Start with people. Sounds obvious, right? After all, you and I, as small group point people, are in the business of connecting people.
But this question has come to the forefront of my mind recently, as I read Priya Parker’s excellent new book The Art of Gathering: How We Meet and Why It Matters. We spend most of our time in gatherings, and truth be told, most of them are lackluster, and we leave feeling like we just wasted a couple of hours that we will never get back. We rely too much on tradition and convention, instead of thinking outside the box. Or worse yet, we rely on what Parker calls “the Martha Stewart approach, elevating the readying of things over the readying of people” (page 158).
After reading this quote, I looked over an email I will often send new leaders as they prepare for their first meeting, and was convicted. My email to leaders covers all the logistical issues for them, but not readying people. Have name tags, have enough seats, have food, hand out materials, introduce everyone, end on time, etc.
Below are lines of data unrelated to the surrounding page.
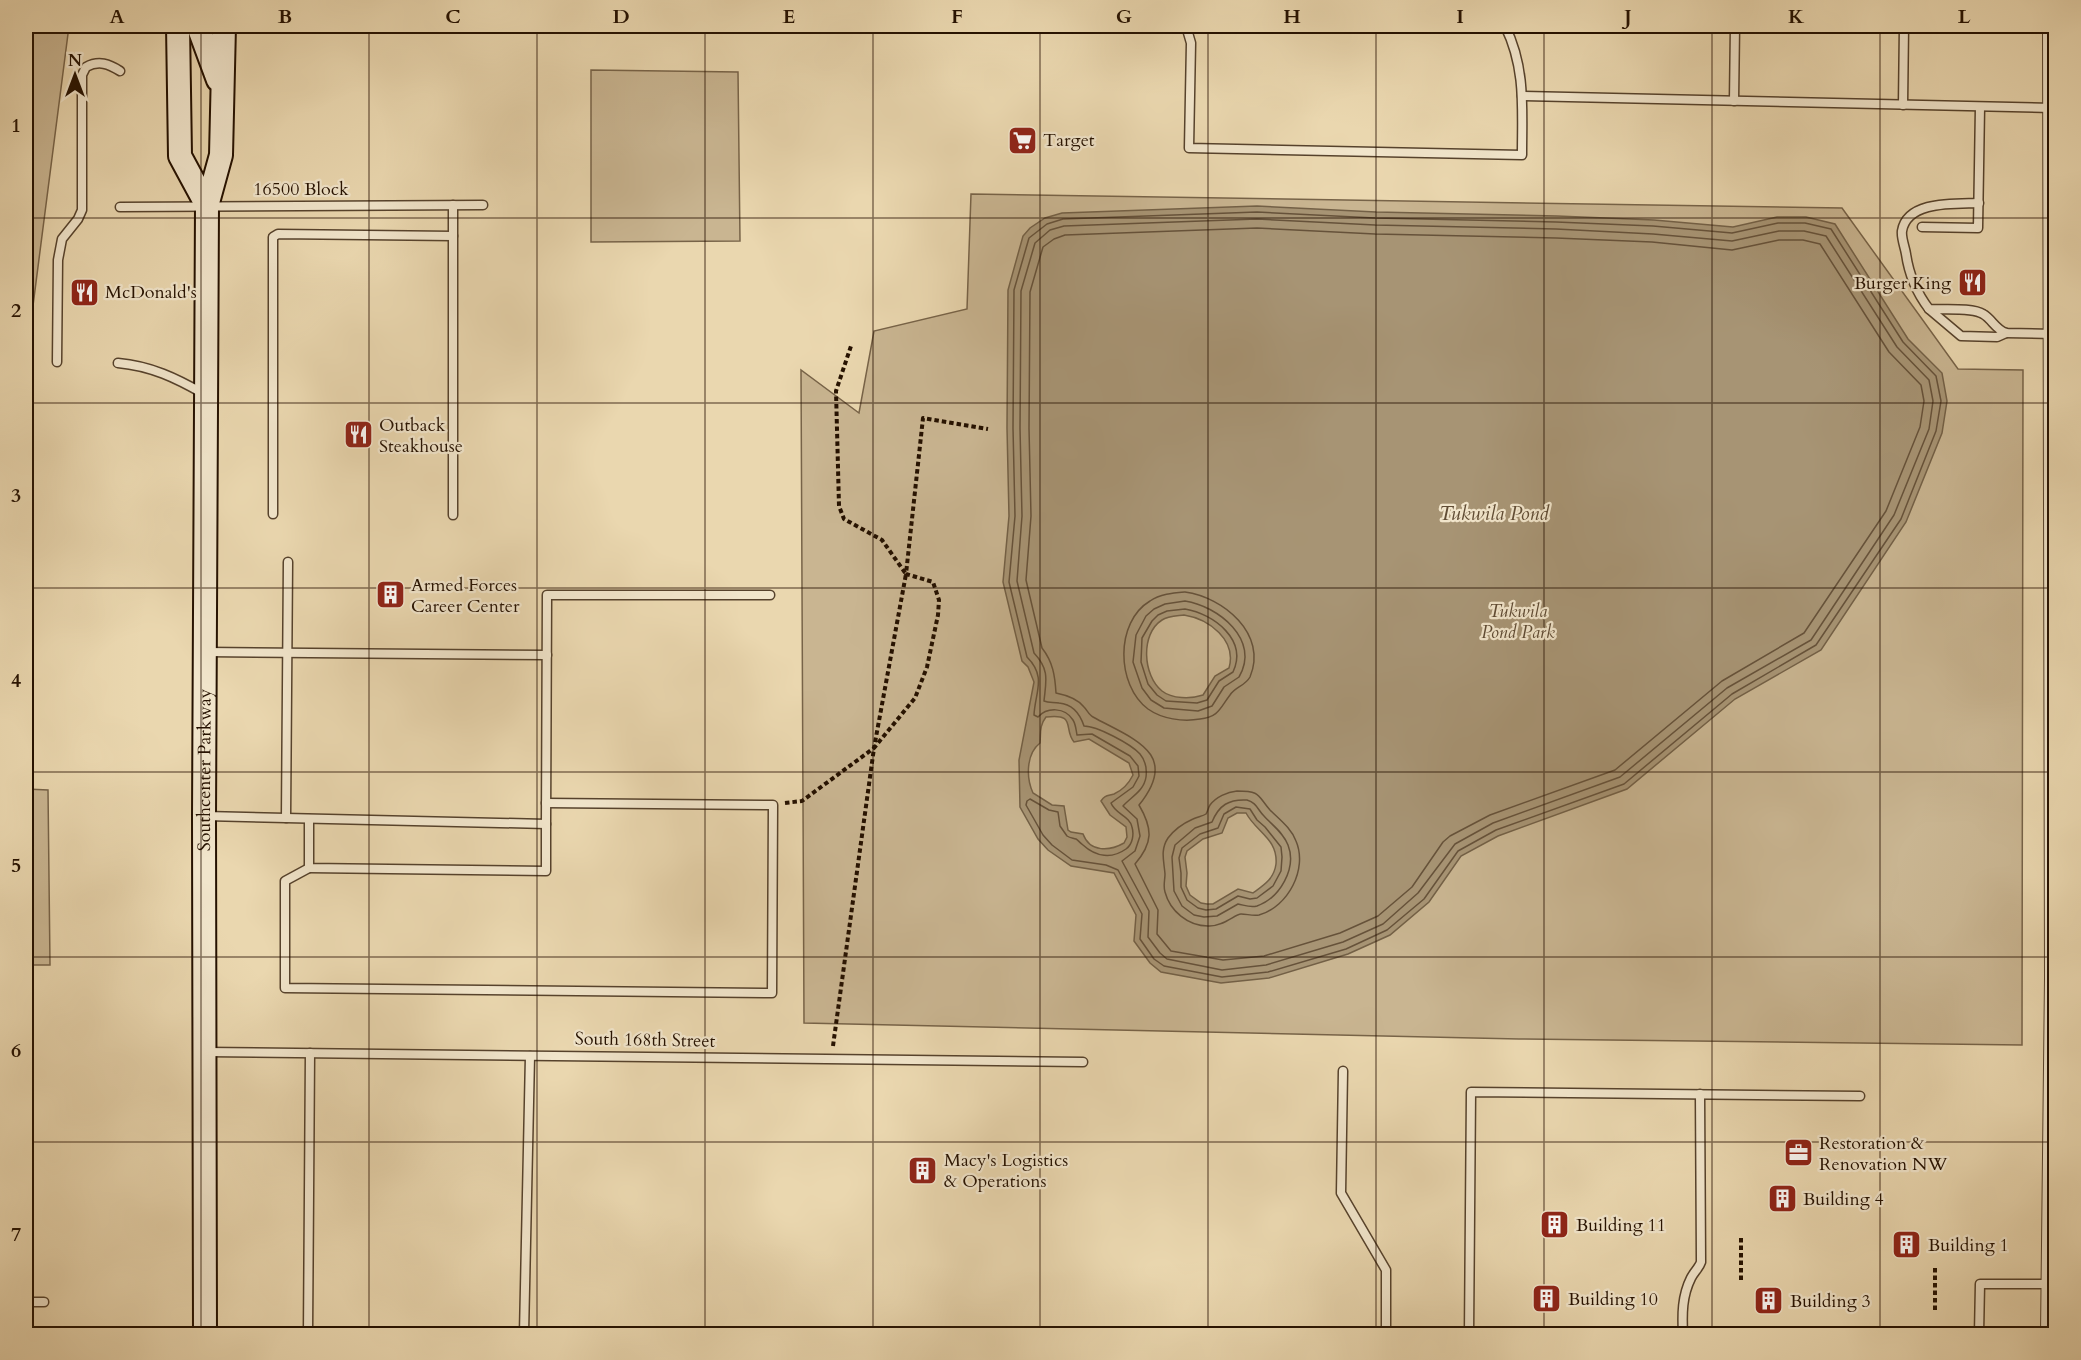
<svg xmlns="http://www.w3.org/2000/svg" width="2081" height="1360" font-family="Cardo,serif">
<rect width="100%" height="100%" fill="#ead7af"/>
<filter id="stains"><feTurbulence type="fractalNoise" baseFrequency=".00333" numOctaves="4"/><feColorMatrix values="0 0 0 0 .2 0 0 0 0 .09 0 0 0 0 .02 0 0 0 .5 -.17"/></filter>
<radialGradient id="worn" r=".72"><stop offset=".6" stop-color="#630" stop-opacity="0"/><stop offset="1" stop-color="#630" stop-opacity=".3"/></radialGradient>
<g fill="#c9b591" stroke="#776348" stroke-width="1.5">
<path d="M 26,26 L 69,26 L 26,360 Z"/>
<path d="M 591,70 L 738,72 L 740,241 L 591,242 Z"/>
<path d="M 971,194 L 1842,208 L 1958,369 L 2023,370 L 2022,1045 L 1519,1039 L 804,1023 L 801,370 L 859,413 L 874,331 L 967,309 Z"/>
<path d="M 26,789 L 48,790 L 50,965 L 26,965 Z"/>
</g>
<path fill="#a79474" stroke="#736046" stroke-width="1.5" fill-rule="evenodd" d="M 1257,206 L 1376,212 L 1557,216 L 1654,220 L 1733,227 L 1777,217 L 1806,217 L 1835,224 L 1908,339 L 1942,373 L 1947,401 L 1942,433 L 1906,522 L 1821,650 L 1735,699 L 1627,789 L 1498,836 L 1461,856 L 1429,902 L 1390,935 L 1348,954 L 1269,978 L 1221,983 L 1161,972 L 1150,963 L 1134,941 L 1136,915 L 1114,873 L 1071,866 L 1048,850 L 1038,839 L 1020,807 L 1019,760 L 1034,682 L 1028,667 L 1022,661 L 1003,582 L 1009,516 L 1007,428 L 1008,290 L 1023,236 L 1030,228 L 1045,218 L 1062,213 ZM 1184,615 C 1209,619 1237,640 1229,668 L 1215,676 L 1203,695 C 1191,699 1172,699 1162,691 C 1143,676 1140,634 1162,620 C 1168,616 1177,616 1184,615 ZM 1046,717 C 1077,713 1063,729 1074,742 L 1089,739 L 1129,763 L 1133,775 C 1129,783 1123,790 1114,794 C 1107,796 1105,795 1101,801 L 1110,815 L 1126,827 L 1127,837 L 1124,843 C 1110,851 1090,853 1083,834 L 1071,832 L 1068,830 L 1064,806 L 1052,805 L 1033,793 C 1026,778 1026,754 1040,743 C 1041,733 1039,726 1046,717 ZM 1237,813 L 1246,813 C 1257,833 1278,839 1276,864 C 1274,879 1264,885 1253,893 L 1238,889 L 1213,904 L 1207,904 L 1201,903 L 1190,895 L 1186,886 L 1187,873 L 1185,857 L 1187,851 L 1203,839 L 1222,833 L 1228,818 Z"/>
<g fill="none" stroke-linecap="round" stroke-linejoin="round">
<g stroke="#66523a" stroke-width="1.5">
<path d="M 1257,212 L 1375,218 L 1556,222 L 1653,226 L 1732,233 L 1778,223 L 1805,223 L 1831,229 L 1903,342 L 1936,376 L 1941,401 L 1936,431 L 1901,519 L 1816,645 L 1732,694 L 1624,784 L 1496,830 L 1458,851 L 1424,899 L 1387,930 L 1346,949 L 1268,972 L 1222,977 L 1164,966 L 1154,959 L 1140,939 L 1142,914 L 1118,870 L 1106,865 L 1072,860 L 1052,845 L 1043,835 L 1026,805 L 1027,801 L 1030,799 L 1049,810 L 1058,812 L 1060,826 L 1067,836 C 1070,838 1073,838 1076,839 C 1078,840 1080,843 1083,845 C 1096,857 1112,859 1126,849 C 1133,844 1134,834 1132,827 C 1130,816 1115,814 1111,803 L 1133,787 L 1139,776 L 1138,766 L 1130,756 L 1092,734 L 1077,735 C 1076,730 1076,725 1073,720 C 1065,707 1047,707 1038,717 L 1034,715 C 1035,692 1047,677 1027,657 L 1009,582 L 1015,516 L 1013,428 L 1014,290 L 1029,238 L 1047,224 L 1063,219 Z"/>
<path d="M 1257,219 L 1375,225 L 1556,229 L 1653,234 L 1732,241 L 1779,231 L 1804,231 L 1826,236 L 1897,347 L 1929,380 L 1933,401 L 1929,429 L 1894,515 L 1811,640 L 1727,688 L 1620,777 L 1493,823 L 1455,844 L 1418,893 L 1383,924 L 1343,942 L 1266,965 L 1222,970 L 1167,959 L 1160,953 L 1148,937 L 1149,911 L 1122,861 L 1135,851 L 1140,836 L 1137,819 L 1123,806 C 1131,797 1144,791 1146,777 C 1147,769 1145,760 1140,754 C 1131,744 1097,726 1084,726 C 1080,714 1072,704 1059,703 C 1053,702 1049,703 1044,701 C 1046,681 1050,670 1034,653 L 1017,581 L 1022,516 L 1020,428 L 1021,291 L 1035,243 L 1050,230 L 1064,226 Z"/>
<path d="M 1257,228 L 1375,234 L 1556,238 L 1652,242 L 1732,250 L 1779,240 L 1803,240 L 1820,244 L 1889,352 L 1921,385 L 1924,401 L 1920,427 L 1886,511 L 1804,633 L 1722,681 L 1615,770 L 1490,815 L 1450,836 L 1443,842 L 1412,887 L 1378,916 L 1340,933 L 1264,956 L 1223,960 L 1171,951 L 1157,934 L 1158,910 L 1135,864 C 1153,843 1153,829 1139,805 C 1181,753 1133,739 1093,717 C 1089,715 1087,710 1084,707 C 1077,698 1066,695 1056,693 C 1055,676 1053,662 1042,648 L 1026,580 L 1031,516 L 1029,428 L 1030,292 L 1043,247 L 1054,239 L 1065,235 Z"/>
<path d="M 1185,592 C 1223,597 1268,634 1250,677 C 1245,686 1235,687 1230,695 C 1220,708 1219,717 1200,719 C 1183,722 1162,719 1148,709 C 1116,685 1115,622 1150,601 C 1160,594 1173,593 1185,592 Z"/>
<path d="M 1185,601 C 1218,606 1261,640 1239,677 L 1224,687 L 1212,706 L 1198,711 L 1164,708 L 1151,700 L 1142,688 L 1133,662 L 1136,635 L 1146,616 L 1154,609 L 1165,604 Z"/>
<path d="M 1185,609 C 1214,614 1248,640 1233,672 L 1219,681 L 1207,700 L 1197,703 L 1166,701 L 1157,695 L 1148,684 L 1141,662 L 1142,638 L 1152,621 L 1158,615 L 1167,611 Z"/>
<path d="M 1237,791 C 1261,791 1257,795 1270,810 C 1280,820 1291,828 1296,841 C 1308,869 1288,907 1259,915 C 1252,916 1247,914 1241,914 C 1235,914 1223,927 1208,926 C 1188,926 1170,911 1165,892 C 1163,886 1165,880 1165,874 C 1164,861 1160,850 1168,838 C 1174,830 1184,823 1193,819 C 1197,817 1203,816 1206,814 C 1208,811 1208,808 1210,805 C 1216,797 1227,792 1237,791 Z"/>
<path d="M 1247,800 C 1257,803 1257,809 1264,816 C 1272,825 1283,832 1288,845 C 1297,868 1280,898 1257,906 C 1250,908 1244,905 1238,904 L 1217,916 L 1204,917 L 1194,915 L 1182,906 L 1174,891 L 1172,857 L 1175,845 L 1195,828 L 1212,822 C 1219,805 1229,799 1247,800 Z"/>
<path d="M 1236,807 L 1250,809 L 1257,820 L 1265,827 L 1281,847 L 1282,857 L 1281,871 L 1273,886 L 1257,898 L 1250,899 L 1238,896 L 1216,909 L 1206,910 L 1198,908 L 1187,900 L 1181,887 L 1181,873 L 1179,858 L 1182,848 L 1200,834 L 1218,828 L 1224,814 Z"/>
</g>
<defs>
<g id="service">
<path d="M 1186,26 L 1191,43 L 1189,148 L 1522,155 C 1522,109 1526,68 1505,26"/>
<path d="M 1522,96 L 2052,108"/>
<path d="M 1734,101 L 1735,26"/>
<path d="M 1903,105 L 1904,26"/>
<path d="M 1979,203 C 1956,204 1907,200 1902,231 C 1901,238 1905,247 1906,254 C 1909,275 1916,292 1929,309 C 1942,310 1973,307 1983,314 C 1992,319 1995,329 2006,333 L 2053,334"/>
<path d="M 453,205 L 453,515"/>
<path d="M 120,207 L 483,205"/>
<path d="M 1922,227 L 1978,228 L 1980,107"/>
<path d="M 1929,309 L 1961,336 L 1997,337 L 2006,333"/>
<path d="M 57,362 L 58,260 L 62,239 L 78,219 L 82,210 L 82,75 L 86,67 C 99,60 109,64 120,71"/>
<path d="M 118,363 C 151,366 176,378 204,394"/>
<path d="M 273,514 L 273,237 L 278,234 L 453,236"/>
<path d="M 206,652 L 547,655"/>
<path d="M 205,816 L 546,824 L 547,595 L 770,595"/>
<path d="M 286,818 L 288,562"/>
<path d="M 309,819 L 309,868 L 546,871 L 546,824"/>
<path d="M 309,868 L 285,881 L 285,988 L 772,993 L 773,805 L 546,803"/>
<path d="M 206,1052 L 1083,1062"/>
<path d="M 1343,1071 L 1341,1193 L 1386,1270 L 1386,1334"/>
<path d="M 26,1302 L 44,1302"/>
<path d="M 308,1334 L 310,1053"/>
<path d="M 524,1334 L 530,1056"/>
<path d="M 1469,1334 L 1471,1092 L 1860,1096"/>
<path d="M 1683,1334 C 1682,1314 1682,1296 1691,1278 C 1694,1272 1699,1268 1701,1262 L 1700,1094"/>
<path d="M 1979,1334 L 1980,1284 L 2051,1284"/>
</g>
<path id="tertiary" d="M 2051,1334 L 2055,978 L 2053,26"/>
<g id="secondary">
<path d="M 178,26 L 180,156 L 207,206"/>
<path d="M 198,26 L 218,80"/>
<path id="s1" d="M 205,1334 L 204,816 L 207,206 L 221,155 L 224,26"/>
</g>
</defs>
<use href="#service" stroke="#56422c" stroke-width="11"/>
<use href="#tertiary" stroke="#56422c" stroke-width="22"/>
<use href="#secondary" stroke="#251100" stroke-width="26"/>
<g stroke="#251100" stroke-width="4" stroke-dasharray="4.5 3" stroke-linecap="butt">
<path d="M 785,803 L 802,801 L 874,748 L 906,574 L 882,540 L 844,519 L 839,506 L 836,391 L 851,346"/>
<path d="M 833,1046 L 874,748 L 915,698 L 927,667 L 938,615 L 939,600 L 933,582 L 906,574 L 923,418 L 988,429"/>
<path d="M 1741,1280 L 1741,1236"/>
<path d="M 1935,1310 L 1935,1265"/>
</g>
<use href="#service" stroke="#f1e5cb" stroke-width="8"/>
<use href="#tertiary" stroke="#f1e5cb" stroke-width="20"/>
<use href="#secondary" stroke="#f1e5cb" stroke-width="22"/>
<defs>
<path id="cycleway" d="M 2051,1334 L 2055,978 L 2053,26"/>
</defs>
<use href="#cycleway" stroke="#f1e5cb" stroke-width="11"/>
<use href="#cycleway" stroke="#0057b8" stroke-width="8"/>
</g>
<path fill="none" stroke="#251100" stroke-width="1.5" stroke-opacity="0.55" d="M 201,26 L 201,1334M 369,26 L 369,1334M 537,26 L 537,1334M 705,26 L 705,1334M 873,26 L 873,1334M 1040,26 L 1040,1334M 1208,26 L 1208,1334M 1376,26 L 1376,1334M 1544,26 L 1544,1334M 1712,26 L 1712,1334M 1880,26 L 1880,1334M 26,218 L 2056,218M 26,403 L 2056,403M 26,588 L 2056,588M 26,772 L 2056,772M 26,957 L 2056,957M 26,1142 L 2056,1142"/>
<defs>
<symbol id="supermarket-square" viewBox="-11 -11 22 22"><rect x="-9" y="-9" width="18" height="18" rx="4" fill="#8f2418" stroke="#f1e5cb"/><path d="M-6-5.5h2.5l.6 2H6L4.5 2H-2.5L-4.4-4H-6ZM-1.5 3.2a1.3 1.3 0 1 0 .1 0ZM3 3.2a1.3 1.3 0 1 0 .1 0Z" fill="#fff"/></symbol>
<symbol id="restaurant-square" viewBox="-11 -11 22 22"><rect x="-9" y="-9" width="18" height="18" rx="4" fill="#8f2418" stroke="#f1e5cb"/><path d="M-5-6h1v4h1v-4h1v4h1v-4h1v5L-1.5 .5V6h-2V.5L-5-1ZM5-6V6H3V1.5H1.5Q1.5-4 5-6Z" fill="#fff"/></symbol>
<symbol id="building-square" viewBox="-11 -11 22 22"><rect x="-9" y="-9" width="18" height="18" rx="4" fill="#8f2418" stroke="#f1e5cb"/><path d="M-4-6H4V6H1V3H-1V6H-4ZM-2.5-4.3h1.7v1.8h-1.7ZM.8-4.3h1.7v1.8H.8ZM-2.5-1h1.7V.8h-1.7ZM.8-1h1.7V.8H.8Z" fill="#fff"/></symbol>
<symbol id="office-square" viewBox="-11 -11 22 22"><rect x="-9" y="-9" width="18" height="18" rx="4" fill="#8f2418" stroke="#f1e5cb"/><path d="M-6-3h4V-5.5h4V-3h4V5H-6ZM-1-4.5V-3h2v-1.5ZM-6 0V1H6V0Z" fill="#fff"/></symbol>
</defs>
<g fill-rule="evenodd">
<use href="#supermarket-square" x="1006" y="124" width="33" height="33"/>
<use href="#restaurant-square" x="1956" y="266" width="33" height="33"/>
<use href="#restaurant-square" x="68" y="276" width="33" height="33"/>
<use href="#restaurant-square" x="342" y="418" width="33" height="33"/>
<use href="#building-square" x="374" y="578" width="33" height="33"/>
<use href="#office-square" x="1782" y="1136" width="33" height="33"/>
<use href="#building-square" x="906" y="1154" width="33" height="33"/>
<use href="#building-square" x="1766" y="1182" width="33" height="33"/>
<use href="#building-square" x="1538" y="1208" width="33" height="33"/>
<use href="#building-square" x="1890" y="1228" width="33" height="33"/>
<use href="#building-square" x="1530" y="1282" width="33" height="33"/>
<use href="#building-square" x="1752" y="1284" width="33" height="33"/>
</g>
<g text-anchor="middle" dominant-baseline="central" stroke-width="4.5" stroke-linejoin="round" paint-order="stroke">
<g font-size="18" fill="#251100" stroke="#f1e5cb" text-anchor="start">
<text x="1043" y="140">Target</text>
<text x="1951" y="283" text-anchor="end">Burger King</text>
<text x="105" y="292">McDonald's</text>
<text x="379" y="425">Outback<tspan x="379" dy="21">Steakhouse</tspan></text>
<text x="411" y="585">Armed Forces<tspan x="411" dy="21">Career Center</tspan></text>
<text x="1819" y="1143">Restoration &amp;<tspan x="1819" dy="21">Renovation NW</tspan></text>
<text x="944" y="1160">Macy's Logistics<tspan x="944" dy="21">&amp; Operations</tspan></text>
<text x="1803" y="1199">Building 4</text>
<text x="1576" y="1225">Building 11</text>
<text x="1928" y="1245">Building 1</text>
<text x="1568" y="1299">Building 10</text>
<text x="1790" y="1301">Building 3</text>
</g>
<g font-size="18" fill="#251100" stroke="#f1e5cb">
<text x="301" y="189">16500 Block</text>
<text stroke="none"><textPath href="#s1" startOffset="564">Southcenter Parkway</textPath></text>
<text transform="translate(645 1040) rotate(1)">South 168th Street</text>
</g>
<g font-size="18" font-style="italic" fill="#5e4a33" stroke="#f1e5cb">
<text x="1518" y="611">Tukwila<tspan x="1518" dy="21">Pond Park</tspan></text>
</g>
<g font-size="20" font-style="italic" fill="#604c34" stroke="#f1e5cb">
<text x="1494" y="513">Tukwila Pond</text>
</g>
</g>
<rect width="2081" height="1360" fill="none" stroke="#ead7af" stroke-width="66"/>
<g transform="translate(75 75)" stroke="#f1e5cb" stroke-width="4.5" paint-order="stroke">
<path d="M0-4.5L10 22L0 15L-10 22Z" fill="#251100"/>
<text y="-9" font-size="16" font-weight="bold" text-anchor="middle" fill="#251100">N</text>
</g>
<rect x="33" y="33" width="2015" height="1294" fill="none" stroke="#251100" stroke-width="2"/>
<g font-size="20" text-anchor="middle" font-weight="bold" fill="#251100">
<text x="117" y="23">A</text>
<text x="285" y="23">B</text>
<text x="453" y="23">C</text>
<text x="621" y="23">D</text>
<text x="789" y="23">E</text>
<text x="957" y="23">F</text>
<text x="1124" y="23">G</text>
<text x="1292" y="23">H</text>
<text x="1460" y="23">I</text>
<text x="1628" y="23">J</text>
<text x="1796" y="23">K</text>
<text x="1964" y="23">L</text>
<text x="16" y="132">1</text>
<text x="16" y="317">2</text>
<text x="16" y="502">3</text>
<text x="16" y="687">4</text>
<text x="16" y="872">5</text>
<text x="16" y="1057">6</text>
<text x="16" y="1241">7</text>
</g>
<rect width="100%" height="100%" filter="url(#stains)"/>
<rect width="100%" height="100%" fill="url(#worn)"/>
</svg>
Logistics are good, and it can be helpful to new leaders in order to relieve some of the anxiety in leading their first meeting.
But if I simply give them logistics, and nothing more, I will be tempted to allow myself and my leaders to settle for ordinary and tradition, over and against opening up the possibilities for the Spirit to invade and do something new and exciting.
I also thought about how I often pitch small groups to both the big room and individually. And too often it is rote—my stump speech if you will. And stump speeches rarely work. People need to know that this is more than just another event to add to their already over-crowded calendar. They need to feel that small groups are different. That for the two hours they are there, they will experience something different, namely the work of the Spirit in community.
The question I need to be asking, especially as I prepare for our next big small group push, is: What do I want people to experience? Once I have answered that question, everything should flow from that answer, from how I train leaders to how I frame the ask in the big room to how my leaders frame their invite.
My small group leaders, first, and then the whole congregation, needs to know that small groups aren’t just another event to add. They need to know that when they show up that there is no need to hide and pretend, but that they can, despite what culture might teach us, put down their guard and their defenses, and find the true and everlasting hope that we all crave: the love of God and the love of others.
But this can only happen if I make a commitment to readying people and not just readying things.